Sarfraz, like South Africa’s Faf du Plessis on Thursday, had decided on leg-spin as the best riposte to England’s rampant top-order, and though Jonny Bairstow put Shadab back over his head for six, the opening overs were fraught with danger. Root edged a four past his stumps and then edged to Babar Azam at slip, who dropped the catch. It was a drop that would cost Pakistan 98 runs.
Meanwhile, the wickets continued to fall. Bairstow feathered a catch behind trying to run Wahab Riaz down to third man. Hafeez, his confidence soaring after his earlier heroics, skidded one past Morgan’s ugly slash and clattered his stumps. Ben Stokes, England’s hero at The Oval, played one sumptuous straight drive but never really got going, and feathered a catch behind off Shoaib Malik.
With England’s lower-order batting curiously out of nick, England’s hopes realistically rested in the supple hands and succulent forearms of the man striding out at No 6. Buttler.
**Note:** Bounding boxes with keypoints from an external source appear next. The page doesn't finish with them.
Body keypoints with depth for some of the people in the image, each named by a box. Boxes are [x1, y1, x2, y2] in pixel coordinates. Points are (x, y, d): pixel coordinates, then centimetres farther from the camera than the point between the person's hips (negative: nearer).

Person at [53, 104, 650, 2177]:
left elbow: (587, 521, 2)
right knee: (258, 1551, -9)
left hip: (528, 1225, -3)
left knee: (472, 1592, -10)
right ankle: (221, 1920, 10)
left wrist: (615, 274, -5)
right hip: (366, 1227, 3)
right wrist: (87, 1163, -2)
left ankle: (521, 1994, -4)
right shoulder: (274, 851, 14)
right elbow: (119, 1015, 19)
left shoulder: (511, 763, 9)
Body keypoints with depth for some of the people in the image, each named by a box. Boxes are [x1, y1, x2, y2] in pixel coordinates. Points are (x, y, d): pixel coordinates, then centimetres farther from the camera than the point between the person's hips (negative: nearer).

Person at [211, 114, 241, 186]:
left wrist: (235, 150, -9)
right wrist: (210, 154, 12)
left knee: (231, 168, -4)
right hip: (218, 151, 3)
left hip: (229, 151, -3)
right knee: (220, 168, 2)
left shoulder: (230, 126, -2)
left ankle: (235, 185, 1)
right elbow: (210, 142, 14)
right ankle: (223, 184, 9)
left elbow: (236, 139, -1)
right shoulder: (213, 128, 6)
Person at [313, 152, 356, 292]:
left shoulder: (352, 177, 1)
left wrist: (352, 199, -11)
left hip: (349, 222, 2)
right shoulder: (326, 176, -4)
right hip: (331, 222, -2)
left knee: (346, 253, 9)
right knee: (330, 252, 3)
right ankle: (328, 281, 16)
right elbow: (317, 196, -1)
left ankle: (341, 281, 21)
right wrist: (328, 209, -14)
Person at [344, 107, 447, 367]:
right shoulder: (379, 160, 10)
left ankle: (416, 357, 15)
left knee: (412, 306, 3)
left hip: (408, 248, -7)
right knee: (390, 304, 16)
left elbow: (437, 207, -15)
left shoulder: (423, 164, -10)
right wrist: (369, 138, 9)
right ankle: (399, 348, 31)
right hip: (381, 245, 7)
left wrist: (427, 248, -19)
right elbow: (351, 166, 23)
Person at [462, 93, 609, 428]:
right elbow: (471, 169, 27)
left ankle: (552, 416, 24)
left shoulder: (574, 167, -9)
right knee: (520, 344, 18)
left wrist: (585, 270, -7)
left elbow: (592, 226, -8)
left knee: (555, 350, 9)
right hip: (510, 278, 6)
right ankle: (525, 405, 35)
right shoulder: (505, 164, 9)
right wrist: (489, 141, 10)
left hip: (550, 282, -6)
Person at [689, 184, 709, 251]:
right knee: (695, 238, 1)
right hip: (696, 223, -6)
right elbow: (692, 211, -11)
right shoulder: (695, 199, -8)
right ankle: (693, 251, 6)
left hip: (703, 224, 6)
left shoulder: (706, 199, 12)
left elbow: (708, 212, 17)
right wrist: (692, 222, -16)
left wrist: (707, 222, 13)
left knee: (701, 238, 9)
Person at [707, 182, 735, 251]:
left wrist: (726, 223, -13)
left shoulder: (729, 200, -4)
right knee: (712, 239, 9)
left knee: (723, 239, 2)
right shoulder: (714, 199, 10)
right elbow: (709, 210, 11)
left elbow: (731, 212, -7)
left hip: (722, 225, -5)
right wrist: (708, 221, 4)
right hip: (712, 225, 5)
And over the course of a thrilling, shirt-wetting hour, Root and Buttler widened their gaze, tightened their grip and set about plotting a path back into the match. Root knocked singles and twos with impunity. Buttler brought up his 50 from 34 balls but otherwise exercised caution, allowing the required rate to rise as England manoeuvred themselves into position.
But Pakistan never wavered from their task. With their attack a bowler light, pace off the ball was going to be the key for them. Hafeez and Malik twiddled their way through 10 relatively painless overs. The magnificent Shadab was a python with the ball and a mamba in the field. Root reached his century off 97 balls but departed soon afterwards, slashing Shadab to backward point. Their stand was 130 and had given England hope where there was none. But they still required 91 off the last 10 overs.
Suddenly, the boundaries were beginning to dry up. Five overs went without one, before Buttler drilled Mohammad Amir through the cover gap to bring up his own century off 75 balls. But the required rate was above 10 by this point, and when Buttler carved the very next ball straight to Wahab at short third man, the waving green flags and the leaping Amir told their own story. The decisive blow had been struck.
The game leaked slowly away from England after that. Hassan Ali’s final over, a confectionery box of slower bouncers that Moeen could scarcely lay a bat on, left England needing 53 from the last four. Woakes and Moeen carved a scruffy 15 off the 47th over to keep them in it. When Woakes smashed Wahab over mid-off for six, England needed 30 off 15. Moeen’s dismissal, a horrible bunt straight into the air to end a horrible innings, was about the best thing that could happen to England at that point. But when Woakes edged a cut through to Sarfraz off the very next ball, England needed 29 off the last two overs.
It was always going to prove too much for them. And the fear now is that in preaching their own virtues so loudly in advance of the tournament, they were in danger of putting the horse before the cart. Defeat against a strong, surging Bangladesh side on Saturday in Cardiff is now unthinkable. They may yet have to do so without Morgan, if he is censured by the International Cricket Council for England’s painfully slow over rate. Winning a first World Cup in 12 attempts was never going to be a walk in the park. But in a tournament as dangerously open as this, England learned that the weight of expectation can bow even the sturdiest of shoulders.